People was probably hit with lawsuit after lawsuit last year when eyeballs rolled out of sockets and stomachs heaved themselves up throats and out of mouths when they named freeze dried piece of organic bleached celery Goopy Paltrow as their World’s Most Beautiful Woman. So this year, they decided to spare people from dry barfing until they turn inside/out by putting the world’s sweetheart Lupita Nyong’o on the cover of their annual
Clients Of The 50 Hardest Working Publicists In The Game 50 Most Beautiful issue. Everyone keeps saying that Lupita was obviously the only choice and they’re right, but I still hope that the Rhubarb Lady and La Vampy were in the running. Lupita said this about achieving something that is even GREATER than winning an Oscar (served in a tortilla made of sarcasm):
“It was exciting and just a major, major compliment. I was happy for all the girls who would see me on [it] and feel a little more seen.”

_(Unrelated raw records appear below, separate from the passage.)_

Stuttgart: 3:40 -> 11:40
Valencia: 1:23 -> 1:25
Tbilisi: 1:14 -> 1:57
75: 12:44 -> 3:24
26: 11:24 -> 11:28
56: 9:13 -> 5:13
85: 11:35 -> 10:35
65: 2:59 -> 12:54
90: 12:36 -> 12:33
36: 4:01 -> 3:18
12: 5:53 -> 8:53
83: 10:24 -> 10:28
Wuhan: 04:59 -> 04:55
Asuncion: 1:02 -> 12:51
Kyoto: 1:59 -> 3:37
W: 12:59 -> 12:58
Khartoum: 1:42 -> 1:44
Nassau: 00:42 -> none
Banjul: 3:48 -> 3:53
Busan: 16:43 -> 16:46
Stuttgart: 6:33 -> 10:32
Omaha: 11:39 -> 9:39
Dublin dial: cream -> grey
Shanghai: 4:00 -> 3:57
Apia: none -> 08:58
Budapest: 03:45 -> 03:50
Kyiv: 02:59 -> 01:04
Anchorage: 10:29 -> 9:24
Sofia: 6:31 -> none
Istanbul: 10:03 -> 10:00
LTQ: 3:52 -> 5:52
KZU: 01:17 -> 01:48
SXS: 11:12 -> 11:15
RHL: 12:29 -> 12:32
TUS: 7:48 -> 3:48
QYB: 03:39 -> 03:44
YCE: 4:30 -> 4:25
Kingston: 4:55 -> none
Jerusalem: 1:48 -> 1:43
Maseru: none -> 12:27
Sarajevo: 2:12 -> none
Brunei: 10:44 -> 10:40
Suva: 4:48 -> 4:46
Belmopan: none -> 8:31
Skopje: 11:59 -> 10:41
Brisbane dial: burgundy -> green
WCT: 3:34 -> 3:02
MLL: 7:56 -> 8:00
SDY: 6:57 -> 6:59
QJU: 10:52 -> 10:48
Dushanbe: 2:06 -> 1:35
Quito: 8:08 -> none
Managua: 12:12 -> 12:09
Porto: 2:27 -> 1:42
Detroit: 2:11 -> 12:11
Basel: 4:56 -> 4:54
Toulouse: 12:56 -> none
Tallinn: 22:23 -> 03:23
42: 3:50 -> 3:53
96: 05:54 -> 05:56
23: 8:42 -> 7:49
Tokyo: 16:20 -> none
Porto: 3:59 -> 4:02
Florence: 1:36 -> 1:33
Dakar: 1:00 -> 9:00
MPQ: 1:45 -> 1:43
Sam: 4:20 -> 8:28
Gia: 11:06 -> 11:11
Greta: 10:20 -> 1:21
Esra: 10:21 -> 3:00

People really better slow down and watch it. If they keep putting actual beautiful people on their “Beautiful” issues then we’ll all start to think they went sane and actually know what the definition of “beautiful” is. They don’t want to go and ruin their reputation.
And it’s obvious that decades ago, Julia Roberts threatened to gallop into the homes of People’s editors and eat their children if they don’t put her on every “Beautiful” issue, because every single year there’s her face. The look on Baby Prince George’s face perfectly expresses my feelings about that.
……Well, Chelsea Handler drowns her sorrows in a bathtub full of vodka every morning, because it’s part of her daily beauty regimen, but today she has another reason to drown her sorrows in a bathtub full of vodka. CBS just announced that the ho who will slide onto David Letterman’s chair after he farts on it for one last time won’t be Chelsea Handler, Jimmy Kimmel, Conan O’Brien, Ellen DeGeneres, Tina Fey, Jon Stewart or Grumpy Cat. It’ll be Stephen Colbert. Here’s a piece of the announcement that CBS burped up:
The CBS Television Network today announced that Stephen Colbert, the host, writer and executive producer of the Emmy and Peabody Award-winning “The Colbert Report,” will succeed David Letterman as the host of THE LATE SHOW, effective when Mr. Letterman retires from the broadcast. The five-year agreement between CBS and Colbert was announced by Leslie Moonves, President and CEO, CBS Corporation, and Nina Tassler, Chairman of CBS Entertainment.
“Stephen Colbert is one of the most inventive and respected forces on television,” said Moonves. “David Letterman’s legacy and accomplishments are an incredible source of pride for all of us here, and today’s announcement speaks to our commitment of upholding what he established for CBS in late night.”
“Simply being a guest on David Letterman’s show has been a highlight of my career,” said Colbert. “I never dreamed that I would follow in his footsteps, though everyone in late night follows Dave’s lead.”
Adding, “I’m thrilled and grateful that CBS chose me. Now, if you’ll excuse me, I have to go grind a gap in my front teeth.”
And by “grind a gap in my front teeth” he meant “chip my front tooth as I dive into the pool of gold coins that CBS gave me!”
I guess this means, RIP The Colbert Report. “We did it! We did it!” – Suey Park the godmother of that #CancelColbert shit
UPDATE: Showbiz411 says that Chelsea Handler will most likely take over for Craig Ferguson as host of The Late Late Show. And I hope that Heather McDonald’s long boobs will take Chelsea’s spot on E!.